I got to the bottom of the stairs and froze. My dad was sitting at the kitchen table, his back to me. The shark was one thing, but we had to avoid detection by parents at all costs. I’d have to be extra careful on this run. We didn’t want to get “caught.” It would have brought them into our world by the necessity to interact with them, and that would break our story. It was as if their voices were too loud and would have broken the game, and forced us into “reality.”

I looked around. I crept toward the front hallway. I had to be sure not to stray too far from the bottom of the stairs; the invisible rope didn’t stretch that far. Suddenly, movement to my left. The shark! It was huge! Much bigger than any we’d taken on before. I jabbed at it with my screwdriver, but before I could deliver the final blow, it turned and prepared for an attack. I looked back at Chris. Could he see me? I took a step back and tugged on the rope. I tugged harder. I couldn’t risk even a whisper; we had to avoid parent detection no matter what. But I was going to get eaten by a shark! I shook my fists in an effort to get his attention. The shark would attack any minute, and I was running out of air. Finally, at the last second, Chris saw me tugging for dear life and started pulling me up. I hopped onto the first step just in time, feeling the slimy skin of a fin against my leg. From there, I tiptoed up those stairs as fast as my little legs could carry me.

Once I got to the top, I took in a huge breath of air.

“It almost got me! What took you so long?” I demanded.

“Oh my goodness,” he said – this was to become his classic line. “I’m so sorry. We were getting deep again and Scotty couldn’t navigate. I guess we should leave that to us.”

“Well, I stabbed it, but I couldn’t hit it again before it noticed.”
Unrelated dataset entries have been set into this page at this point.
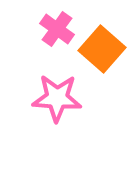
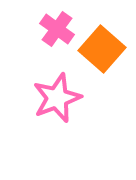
pink star: rotated 24 degrees counterclockwise
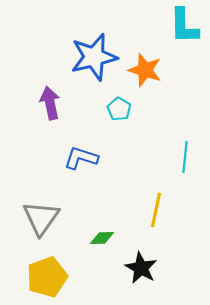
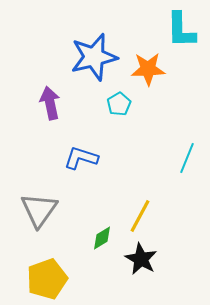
cyan L-shape: moved 3 px left, 4 px down
orange star: moved 3 px right, 1 px up; rotated 20 degrees counterclockwise
cyan pentagon: moved 5 px up; rotated 10 degrees clockwise
cyan line: moved 2 px right, 1 px down; rotated 16 degrees clockwise
yellow line: moved 16 px left, 6 px down; rotated 16 degrees clockwise
gray triangle: moved 2 px left, 8 px up
green diamond: rotated 30 degrees counterclockwise
black star: moved 9 px up
yellow pentagon: moved 2 px down
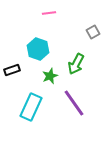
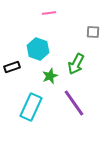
gray square: rotated 32 degrees clockwise
black rectangle: moved 3 px up
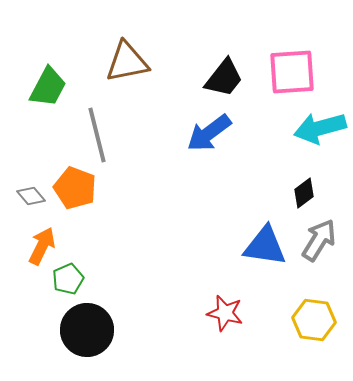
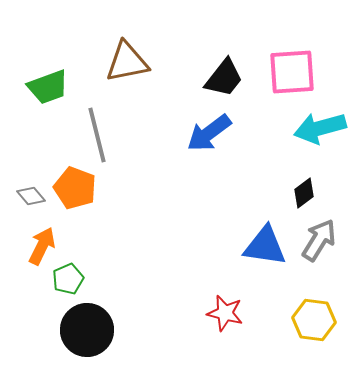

“Rats. We’ll just have to wait.”

“It was huge!” I said.

“I’m glad you’re okay.”

“Phew!”

“Hey, what do you want for dinner?” our mom called from downstairs. I jumped. I didn’t even realize she was home; everything had been so quiet.

“Fishsticks!” I yelled (this was also my word for physicists until I learned to say it right). Chris and I looked at each other. We’d have to start cleaning up.

“Oh, well,” he said. We gathered our toys and went to our rooms, awaiting another adventure of Baby Squirrels.